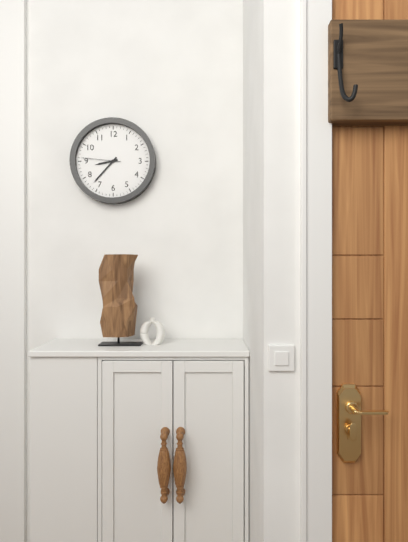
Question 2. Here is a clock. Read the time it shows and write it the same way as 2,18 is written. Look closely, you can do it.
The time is 8,37
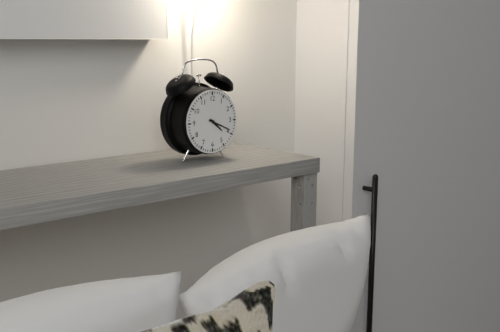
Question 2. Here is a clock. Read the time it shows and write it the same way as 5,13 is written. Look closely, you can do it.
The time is 4,19
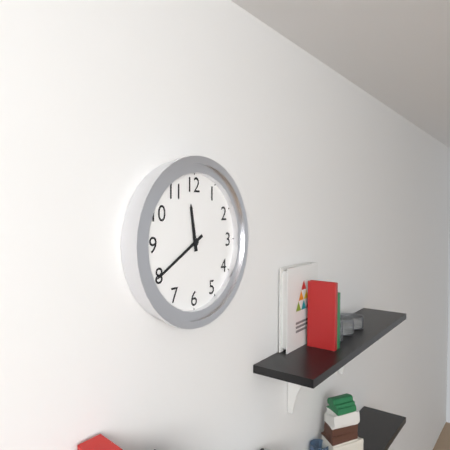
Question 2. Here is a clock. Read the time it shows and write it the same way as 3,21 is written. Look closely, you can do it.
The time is 11,40
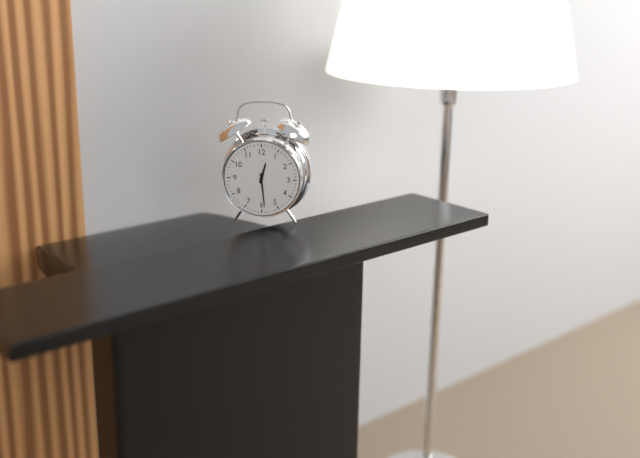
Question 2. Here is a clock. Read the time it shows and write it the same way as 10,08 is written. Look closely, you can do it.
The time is 12,29
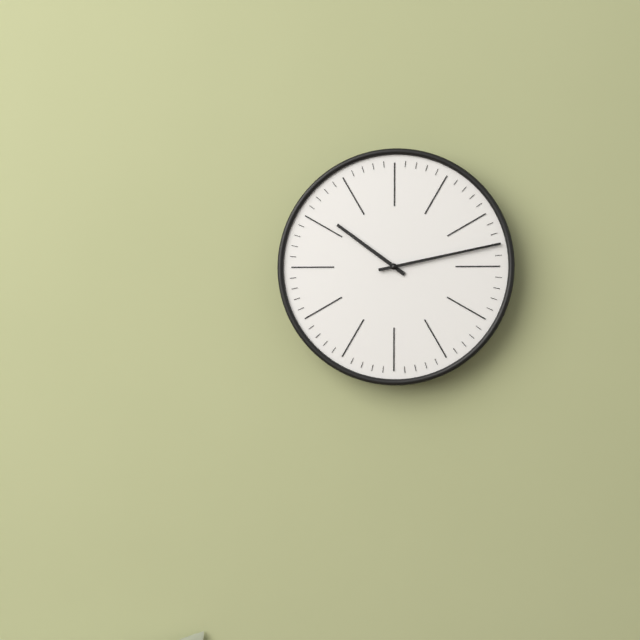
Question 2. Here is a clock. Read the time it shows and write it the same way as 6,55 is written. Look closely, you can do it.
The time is 10,13
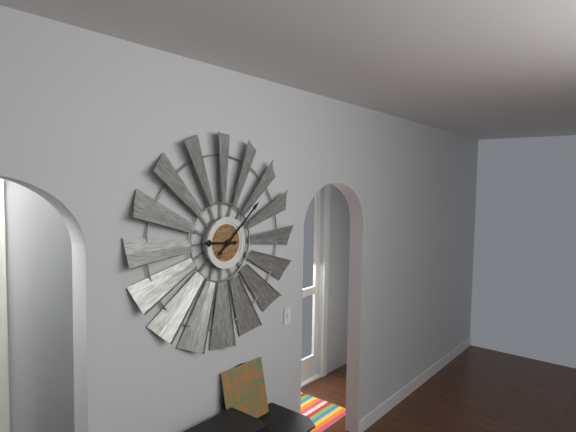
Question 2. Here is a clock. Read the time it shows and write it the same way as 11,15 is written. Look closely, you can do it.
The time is 9,08
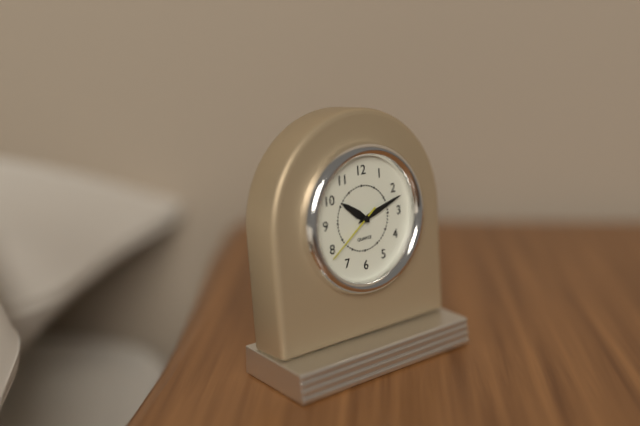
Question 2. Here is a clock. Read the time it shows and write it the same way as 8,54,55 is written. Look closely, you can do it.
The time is 10,12,39
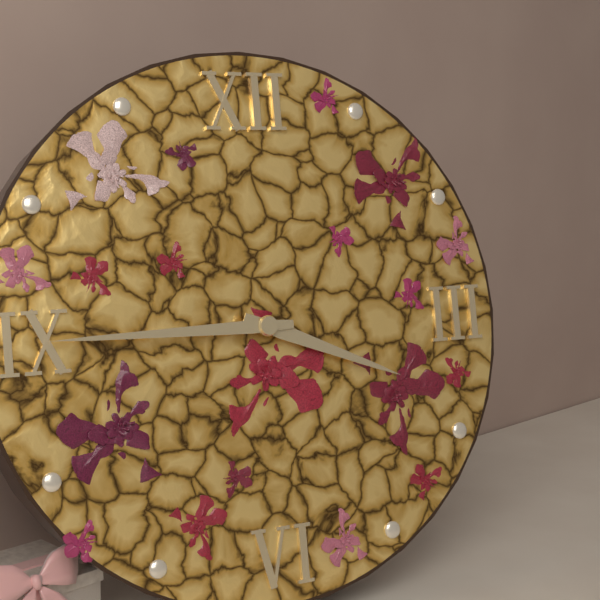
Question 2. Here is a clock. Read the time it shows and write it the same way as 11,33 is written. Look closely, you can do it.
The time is 3,45
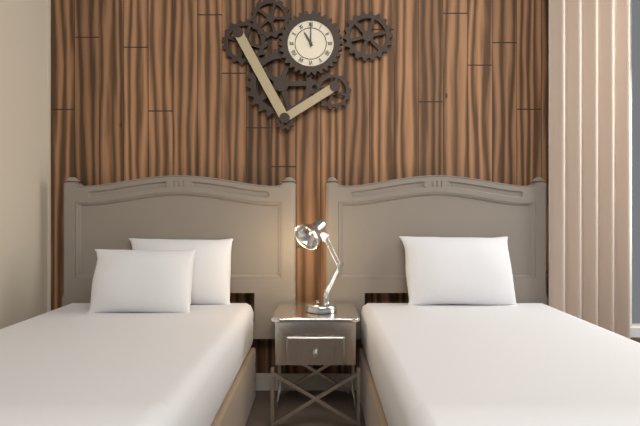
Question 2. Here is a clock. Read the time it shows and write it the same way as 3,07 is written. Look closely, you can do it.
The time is 11,00
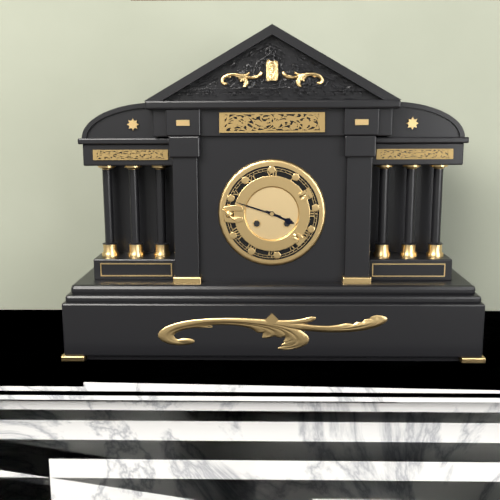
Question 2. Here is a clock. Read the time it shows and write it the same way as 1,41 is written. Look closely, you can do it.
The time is 3,48
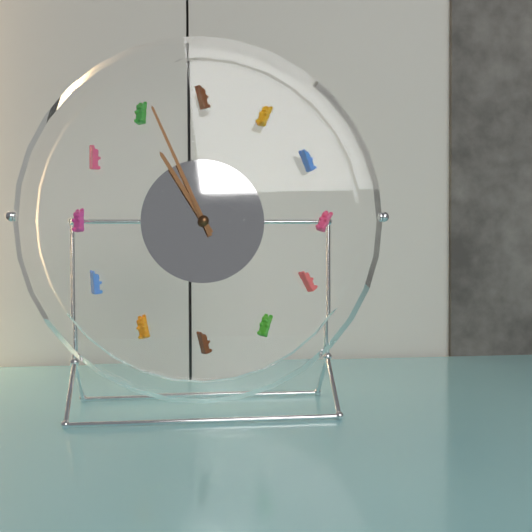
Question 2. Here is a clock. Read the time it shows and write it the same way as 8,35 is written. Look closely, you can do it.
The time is 10,56
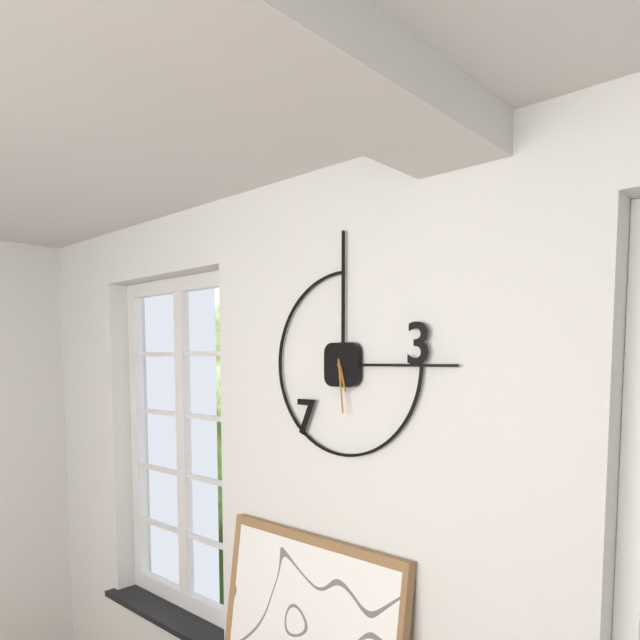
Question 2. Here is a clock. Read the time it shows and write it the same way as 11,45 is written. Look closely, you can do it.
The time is 5,29
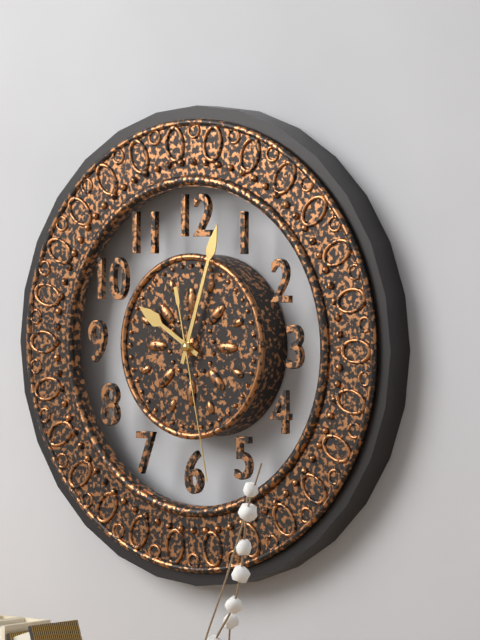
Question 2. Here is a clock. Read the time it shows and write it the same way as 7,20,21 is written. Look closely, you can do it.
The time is 10,03,28
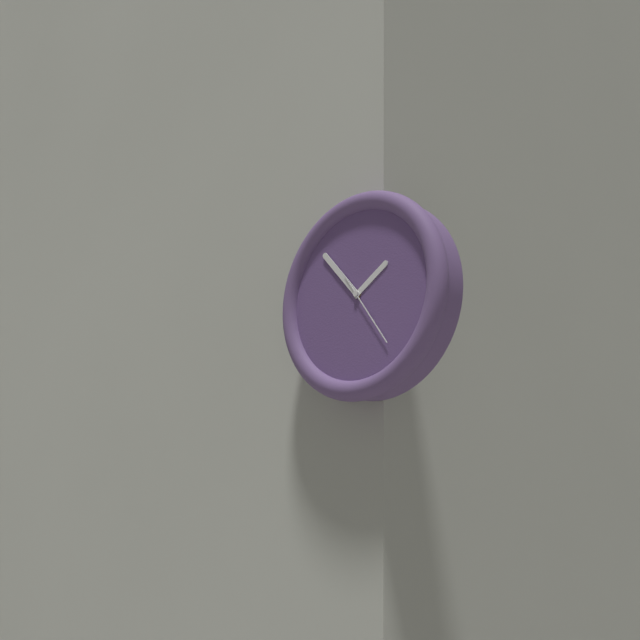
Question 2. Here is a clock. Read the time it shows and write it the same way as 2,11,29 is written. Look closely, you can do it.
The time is 1,53,24
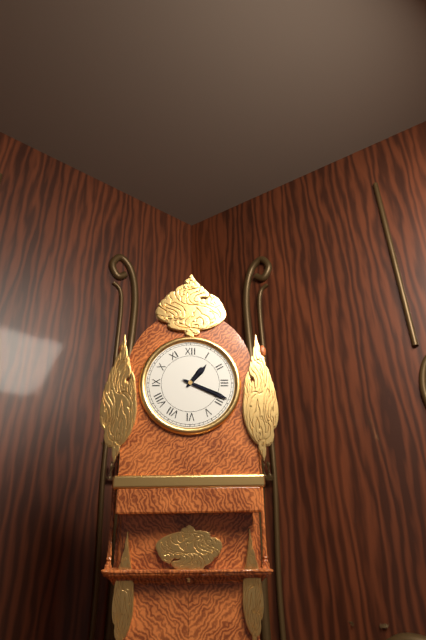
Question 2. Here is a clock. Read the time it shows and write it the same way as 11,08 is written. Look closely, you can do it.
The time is 1,19
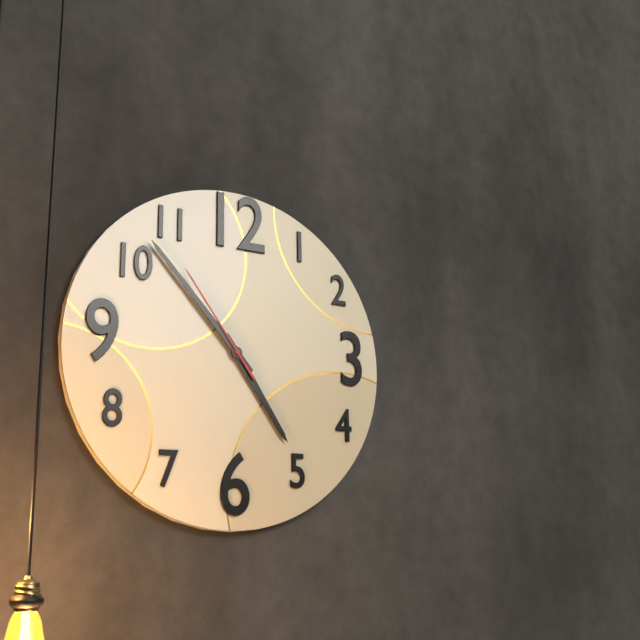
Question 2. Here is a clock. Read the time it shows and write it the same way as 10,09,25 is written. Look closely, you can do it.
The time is 4,53,54
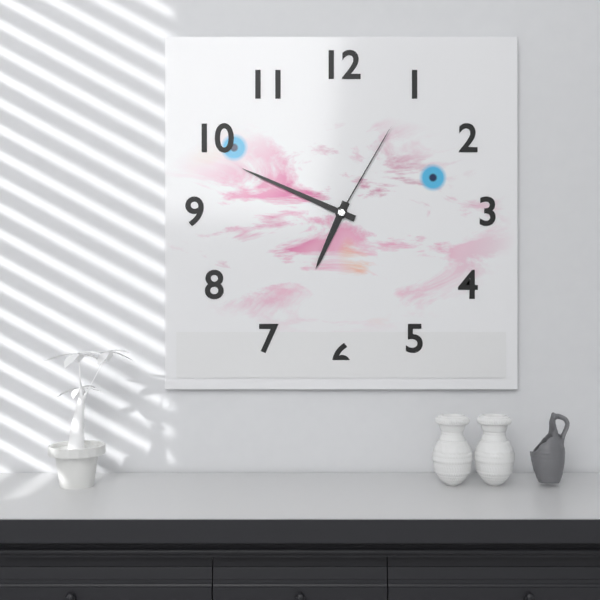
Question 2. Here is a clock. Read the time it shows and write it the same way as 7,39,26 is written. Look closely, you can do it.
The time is 6,49,05
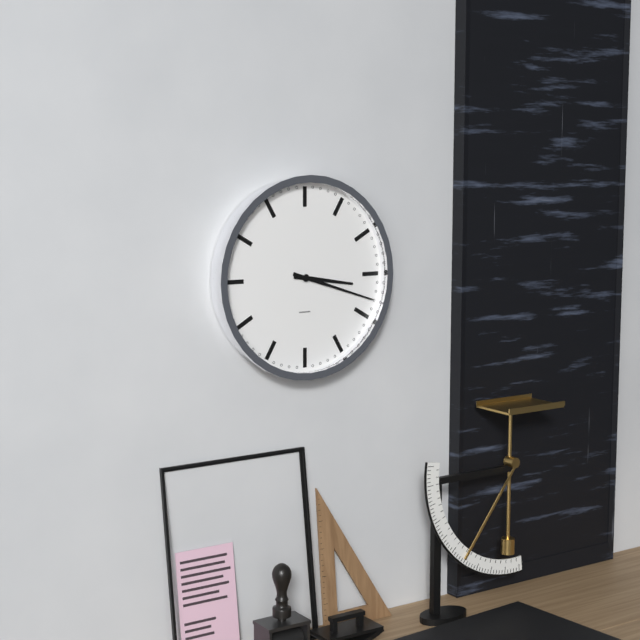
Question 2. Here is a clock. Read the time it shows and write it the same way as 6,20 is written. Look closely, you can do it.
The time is 3,18
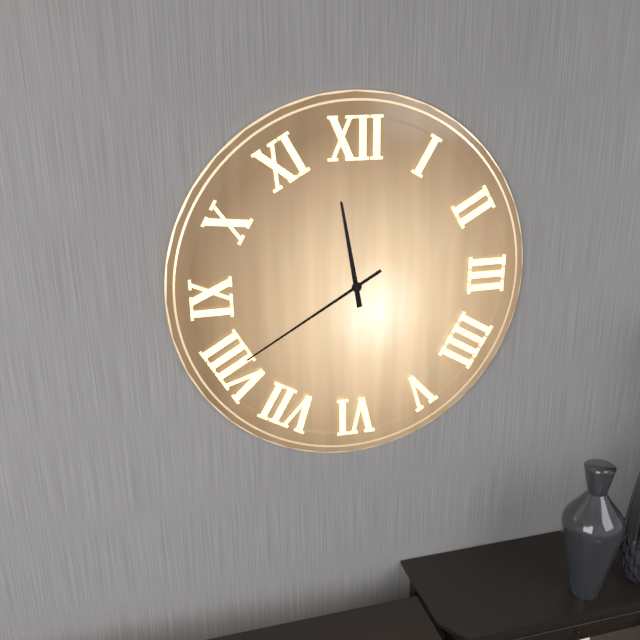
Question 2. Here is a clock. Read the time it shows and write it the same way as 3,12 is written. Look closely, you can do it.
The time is 11,40
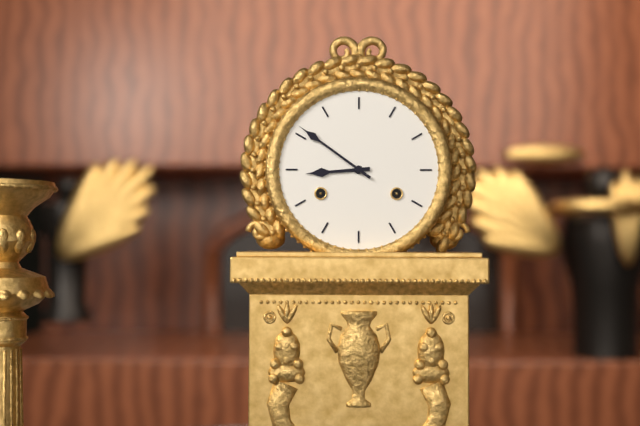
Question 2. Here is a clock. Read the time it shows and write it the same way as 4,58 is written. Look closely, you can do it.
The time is 8,51
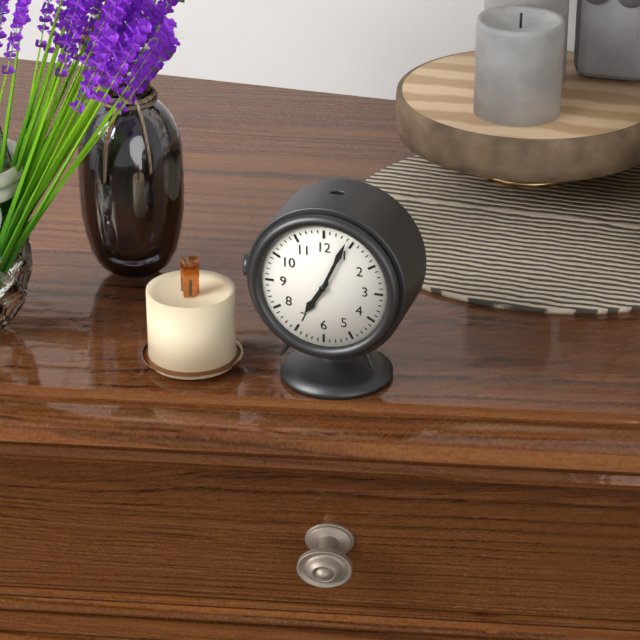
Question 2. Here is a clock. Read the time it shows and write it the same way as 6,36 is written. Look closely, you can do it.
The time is 7,04
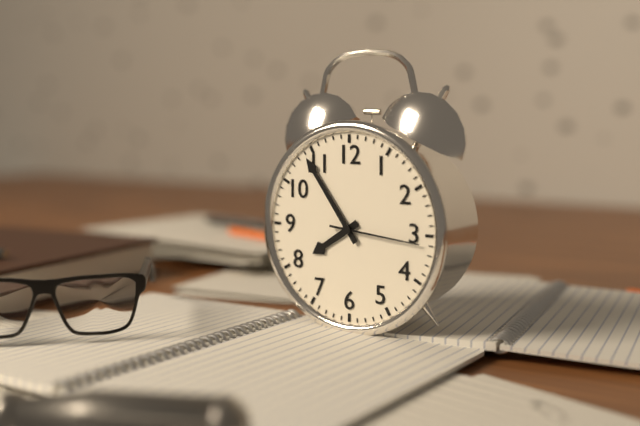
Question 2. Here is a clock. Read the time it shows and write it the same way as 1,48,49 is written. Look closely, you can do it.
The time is 7,54,16
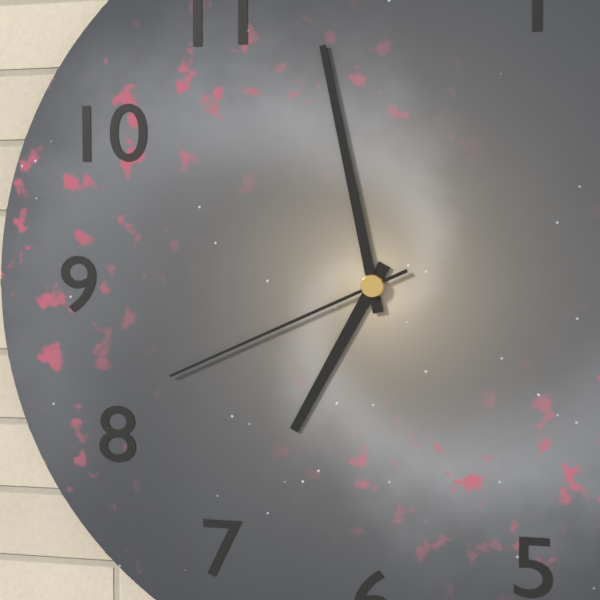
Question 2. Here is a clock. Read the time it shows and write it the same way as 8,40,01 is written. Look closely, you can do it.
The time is 6,58,41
__________
## WRITTEN REQUEST:
Copy word for word everything above, from the line containing "way as 7,39,26" down to the line containing "The time is 8,51", and leave the pictures out.

## TASK OUTPUT:
Question 2. Here is a clock. Read the time it shows and write it the same way as 7,39,26 is written. Look closely, you can do it.
The time is 6,49,05
Question 2. Here is a clock. Read the time it shows and write it the same way as 6,20 is written. Look closely, you can do it.
The time is 3,18
Question 2. Here is a clock. Read the time it shows and write it the same way as 3,12 is written. Look closely, you can do it.
The time is 11,40
Question 2. Here is a clock. Read the time it shows and write it the same way as 4,58 is written. Look closely, you can do it.
The time is 8,51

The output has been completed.